Post Publishing owned the newspaper from 1920 until it was purchased by Gillett Communications on August 1, 1984, and was also a former owner of WLUK (Channel 11) in Green Bay, Wisconsin, Marquette, Michigan's WLUC (Channel 6), WEAU (Channel 13) in Eau Claire, and Rochester, New York's WOKR (Channel 13). Gillett sold the newspaper four months later to Thomson Newspapers, while the television stations were sold to various parties. Thomson owned the paper until it was sold to Gannett on July 21, 2000.

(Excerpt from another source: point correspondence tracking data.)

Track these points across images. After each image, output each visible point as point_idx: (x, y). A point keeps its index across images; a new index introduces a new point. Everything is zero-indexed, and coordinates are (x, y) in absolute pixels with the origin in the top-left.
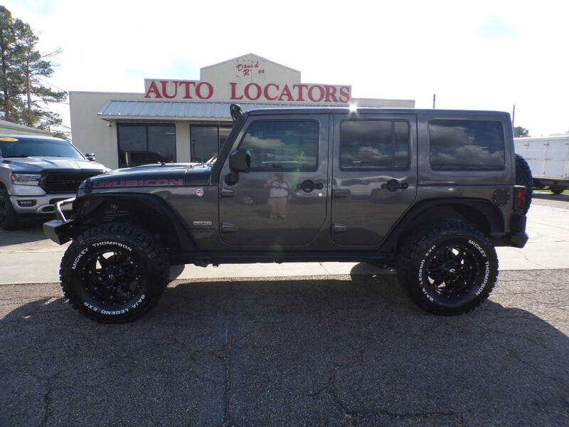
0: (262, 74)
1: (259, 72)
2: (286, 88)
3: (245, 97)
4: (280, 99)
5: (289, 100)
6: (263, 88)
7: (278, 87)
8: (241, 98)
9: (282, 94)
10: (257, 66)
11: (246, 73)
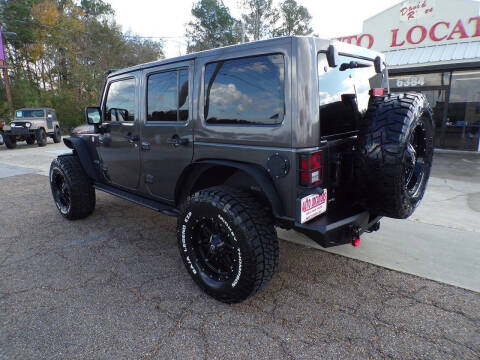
0: (430, 14)
1: (426, 11)
2: (459, 24)
3: (406, 42)
4: (450, 38)
5: (461, 37)
6: (428, 29)
7: (448, 25)
8: (402, 44)
9: (454, 32)
10: (424, 5)
11: (410, 16)
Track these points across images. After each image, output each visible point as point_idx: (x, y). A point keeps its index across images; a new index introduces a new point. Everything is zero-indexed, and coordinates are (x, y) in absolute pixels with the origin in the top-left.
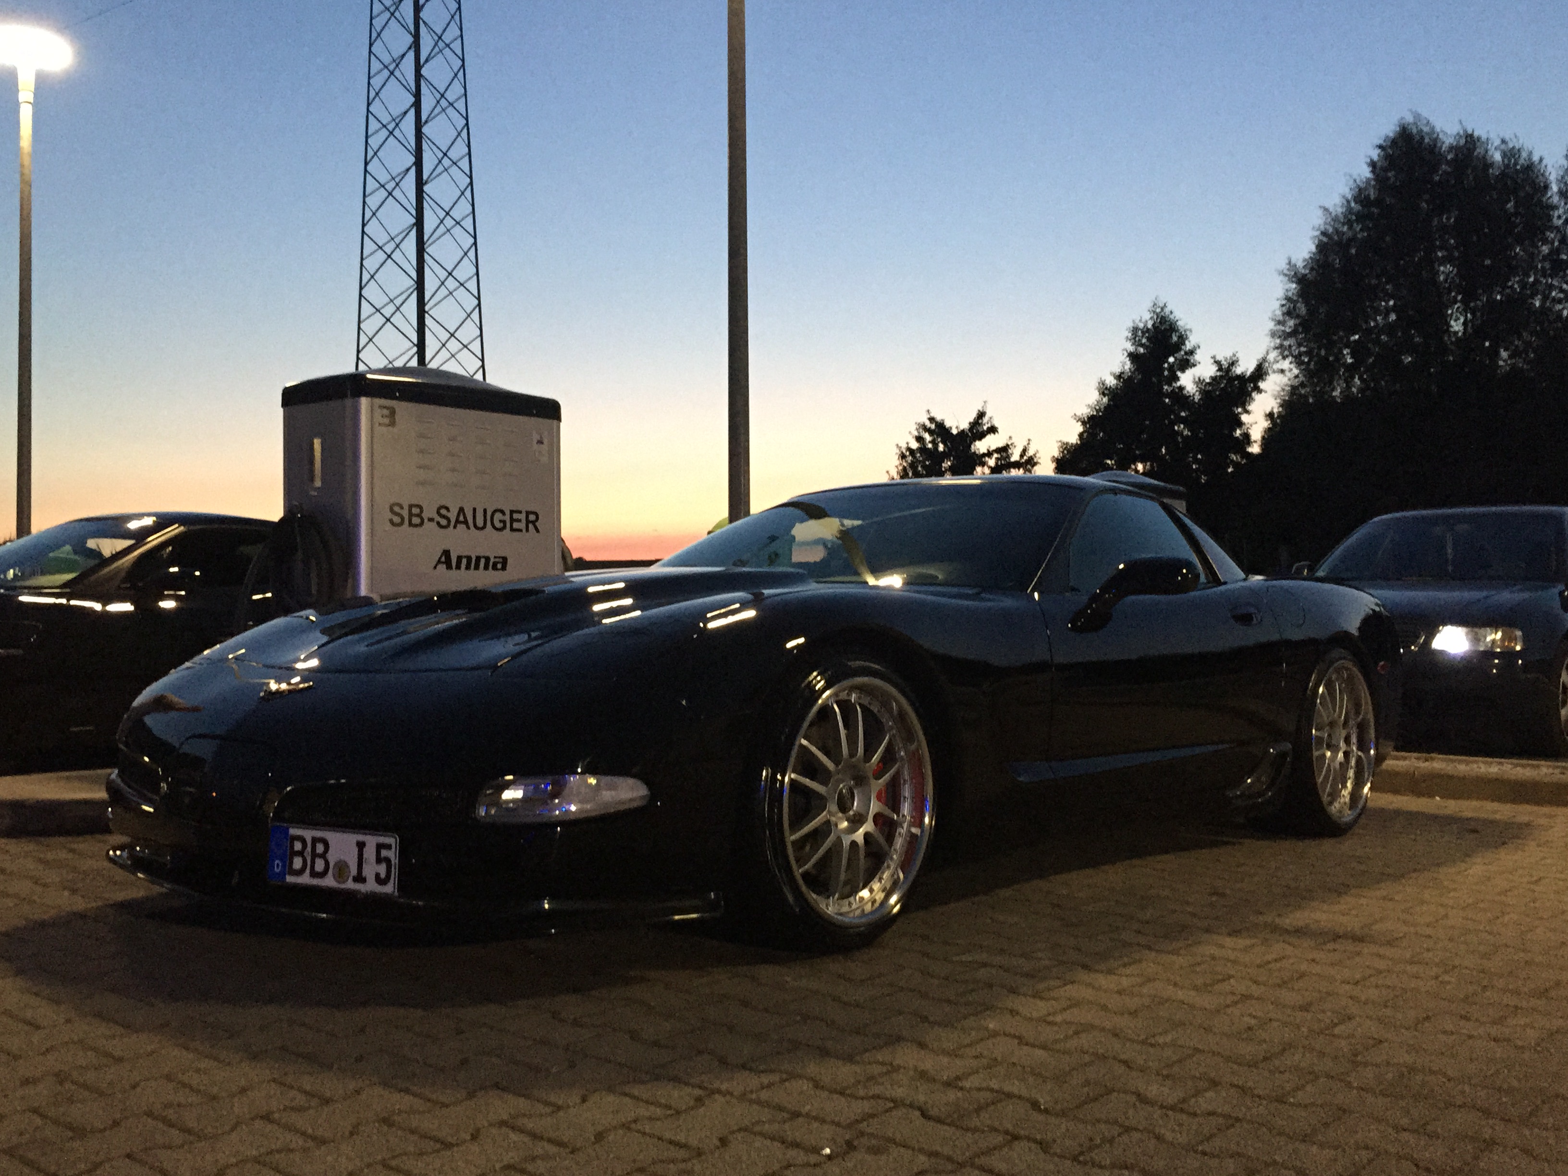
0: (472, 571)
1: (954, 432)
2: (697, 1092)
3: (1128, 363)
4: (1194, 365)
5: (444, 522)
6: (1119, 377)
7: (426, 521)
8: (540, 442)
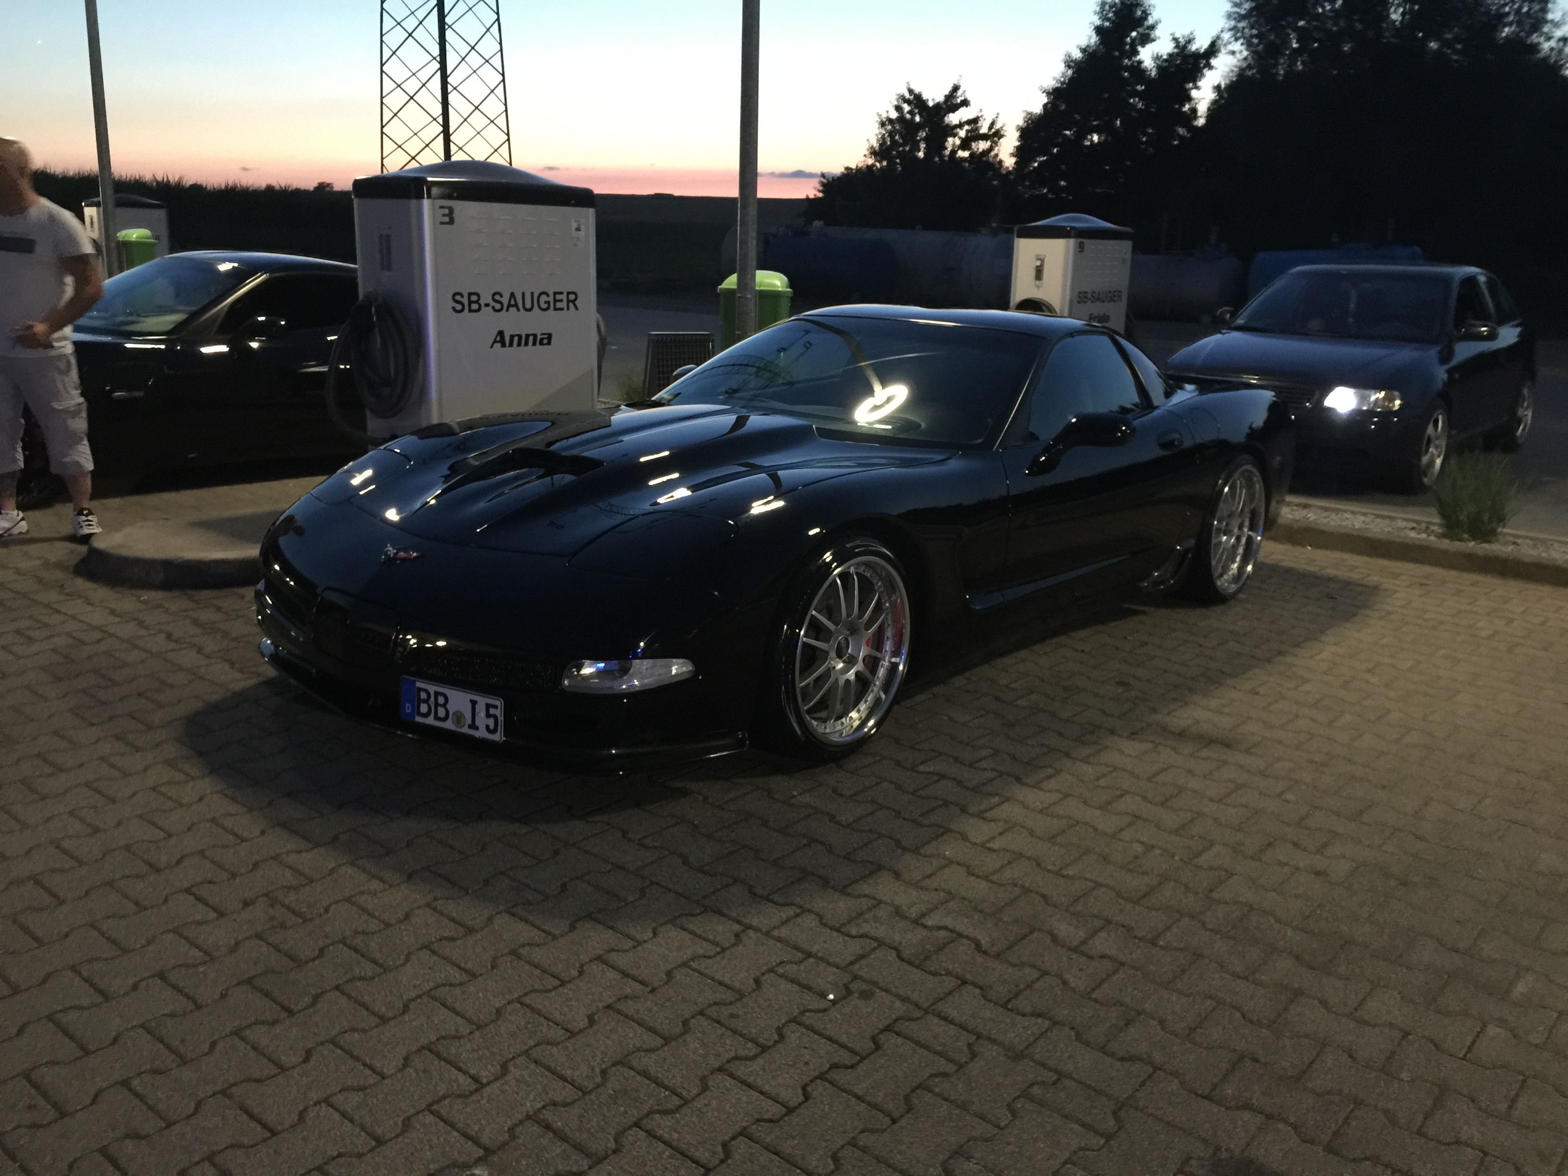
0: (522, 348)
1: (931, 104)
2: (737, 927)
3: (1094, 35)
4: (1154, 40)
5: (498, 306)
6: (1084, 51)
7: (483, 305)
8: (578, 229)
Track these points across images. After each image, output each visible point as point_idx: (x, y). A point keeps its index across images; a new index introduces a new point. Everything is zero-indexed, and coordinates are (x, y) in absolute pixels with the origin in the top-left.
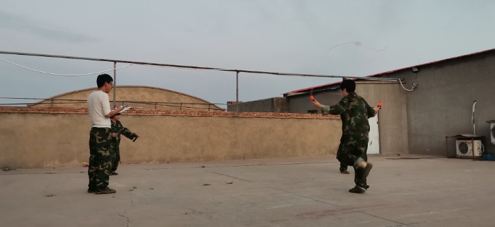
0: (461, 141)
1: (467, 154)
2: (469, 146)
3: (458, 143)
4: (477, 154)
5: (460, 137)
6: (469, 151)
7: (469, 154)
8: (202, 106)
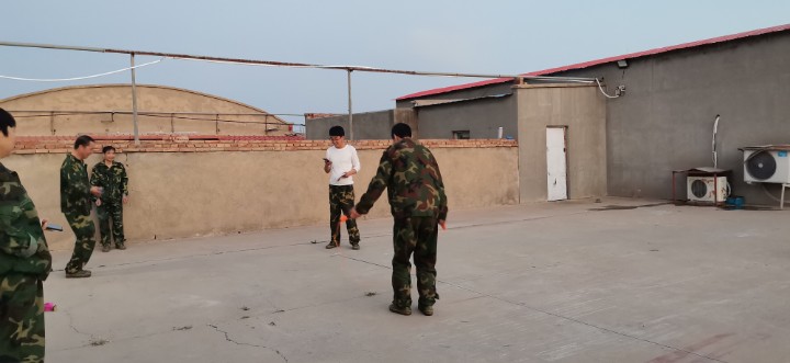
0: (696, 178)
1: (703, 199)
2: (707, 185)
3: (690, 181)
4: (721, 198)
5: (693, 173)
6: (708, 194)
7: (708, 197)
8: (254, 119)
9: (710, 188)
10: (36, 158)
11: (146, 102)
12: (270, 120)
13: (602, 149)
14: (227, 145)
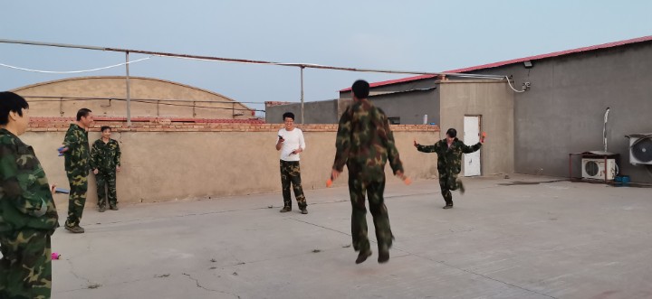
0: (589, 160)
1: (596, 177)
2: (599, 165)
3: (584, 162)
4: (610, 177)
5: (587, 155)
6: (599, 173)
7: (599, 176)
8: (223, 106)
9: (601, 168)
10: (48, 135)
11: (137, 91)
12: (237, 106)
13: (510, 134)
14: (202, 127)
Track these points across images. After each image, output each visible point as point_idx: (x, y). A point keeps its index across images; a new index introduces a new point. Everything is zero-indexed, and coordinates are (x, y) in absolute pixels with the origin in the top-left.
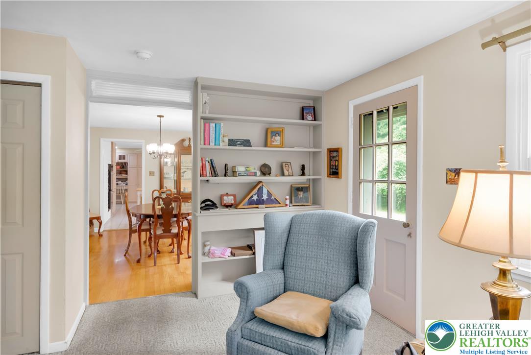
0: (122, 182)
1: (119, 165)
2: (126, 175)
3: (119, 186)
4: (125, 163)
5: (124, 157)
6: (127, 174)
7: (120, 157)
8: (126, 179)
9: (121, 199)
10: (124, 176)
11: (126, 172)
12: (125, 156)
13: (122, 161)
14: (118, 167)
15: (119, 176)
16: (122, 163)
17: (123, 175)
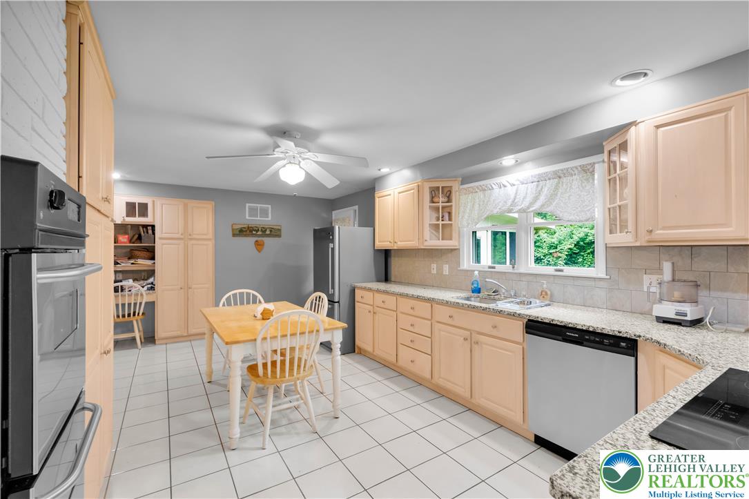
0: (134, 280)
1: (126, 233)
2: (149, 262)
3: (126, 293)
4: (145, 226)
5: (143, 209)
6: (153, 258)
7: (131, 208)
8: (152, 273)
9: (133, 331)
10: (144, 263)
11: (151, 253)
12: (146, 206)
13: (137, 220)
14: (124, 239)
15: (126, 265)
16: (135, 227)
17: (140, 261)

In January 2018, Gannett announced plans to move the Post-Crescents printing operation from Appleton to Gannett's facility in Milwaukee, a facility closed itself in May 2022, when Gannett shifted the printing operations of its "USA Today Wisconsin" papers to the Journal Star in Peoria, Illinois, with press time moving to the early evening to accommodate the changes; physical Saturday editions of the paper had also ended at the beginning of 2022.

==Circulation==
The circulation at the 1920 merger was 7,000. It grew to 40,000 by 1960 (when Appleton's population was 48,000). The circulation in 2003 was 53,600 on weekdays, more than 61,000 on Saturdays and nearly 70,000 on Sundays.